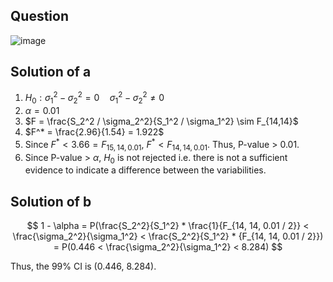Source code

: ## Question

![image](https://github.com/user-attachments/assets/698ff020-856c-4f34-a82c-2a225be23bc4)

## Solution of a
1. $H_0: \sigma_1^2 - \sigma_2^2 = 0 \quad \sigma_1^2 - \sigma_2^2 \neq 0$
2. $\alpha = 0.01$
3. $F = \frac{S_2^2 / \sigma_2^2}{S_1^2 / \sigma_1^2} \sim F_{14,14}$
4. $F^* = \frac{2.96}{1.54} = 1.922$
5. Since $F^* < 3.66 = F_{15,14,0.01}$, $F^* < F_{14,14,0.01}$.
Thus, P-value > 0.01.
6. Since P-value > $\alpha$, $H_0$ is not rejected i.e. there is not a sufficient evidence to indicate a difference between the variabilities.

## Solution of b

$$
1 - \alpha = P(\frac{S_2^2}{S_1^2} * \frac{1}{F_{14, 14, 0.01 / 2}} < \frac{\sigma_2^2}{\sigma_1^2} < \frac{S_2^2}{S_1^2} * {F_{14, 14, 0.01 / 2}}) = P(0.446 < \frac{\sigma_2^2}{\sigma_1^2} < 8.284)
$$

Thus, the 99% CI is (0.446, 8.284).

- - - - - - -

DIRECTIONS FOR THIS TASK ::
Repeat exactly, and only, the lines of the records above, starting with the line that contains "6. Since P-value" and ending with the final line, both included.

WRITTEN RESPONSE ::
6. Since P-value > $\alpha$, $H_0$ is not rejected i.e. there is not a sufficient evidence to indicate a difference between the variabilities.

## Solution of b

$$
1 - \alpha = P(\frac{S_2^2}{S_1^2} * \frac{1}{F_{14, 14, 0.01 / 2}} < \frac{\sigma_2^2}{\sigma_1^2} < \frac{S_2^2}{S_1^2} * {F_{14, 14, 0.01 / 2}}) = P(0.446 < \frac{\sigma_2^2}{\sigma_1^2} < 8.284)
$$

Thus, the 99% CI is (0.446, 8.284).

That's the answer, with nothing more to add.